Film Description
American Look (1958)
Sponsor: Chevrolet Div., General Motors Corp. Production Co.: Jam Handy Organization. Directors: W.F. Banes, John Thiele. Camera: Roger Fenimore, Pierre Mols, Robert Tavernier. Art Directors: Robert Mounsey, Charles Nasca, Otto Simunich. Music: Samuel Benavie, James Higgins, Milton Weinstein. Editors: V.L. Herman, Harold Rogers. Transfer Note: Scanned from a 35mm print held by the Library of Congress. Running Time: 28 minutes.
Promotional film celebrating the 1959 Chevrolet automobile line as an exemplar of American industrial design and styling. American Look highlights the contribution of interior, industrial, product, and automobile designers to the “populuxe” era; the term was coined by writer Thomas Hine to describe the late-1950s stylistic fusion of luxury and mass-produced consumer goods. This wide-screen spectacular showcases an array of contemporary architectural exteriors, interiors, packaging, office equipment, and industrial machines and ends by revealing designers at work on the 1959 Chevrolet Impala at General Motors’ new Technical Center in Warren, Michigan. Declaring that “the greatest freedom of the American people is the freedom of individual choice,” American Look takes pride in the country’s abundance of consumer goods and the “customization” made possible by designers.

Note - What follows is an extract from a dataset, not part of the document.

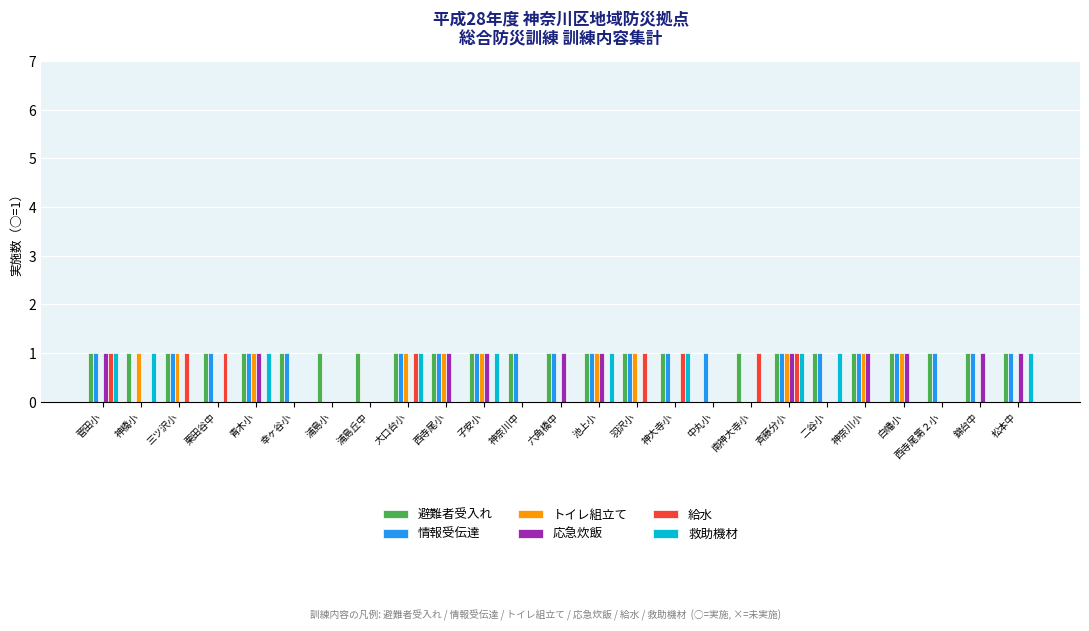

Is it true that 給水 equals 0 at 六角橋中?

True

Note: Premiered at the 1958 conference of the American Society of Industrial Designers. Produced in Technicolor and SuperScope. Also released in 16mm Technicolor. Received Freedoms Foundation’s George Washington Honor Medal Award in 1958. Ralph Caplan characterized American Look as “a popular film that was unpopular with the designers who saw it, partly because the term ‘stylist’ was used exclusively, and partly because it presented so misleading a picture of how design gets done.” For more about “populuxe” design, see Thomas Hine, Populuxe (New York: Alfred A. Knopf, 1986), 82–106.
Resources
“Screen Tribute to the Stylist,” Business Screen 19, no. 7 (1958): 31; Ralph Caplan, “Industry on the Screen,” Industrial Design 7 (Apr. 1960): 63.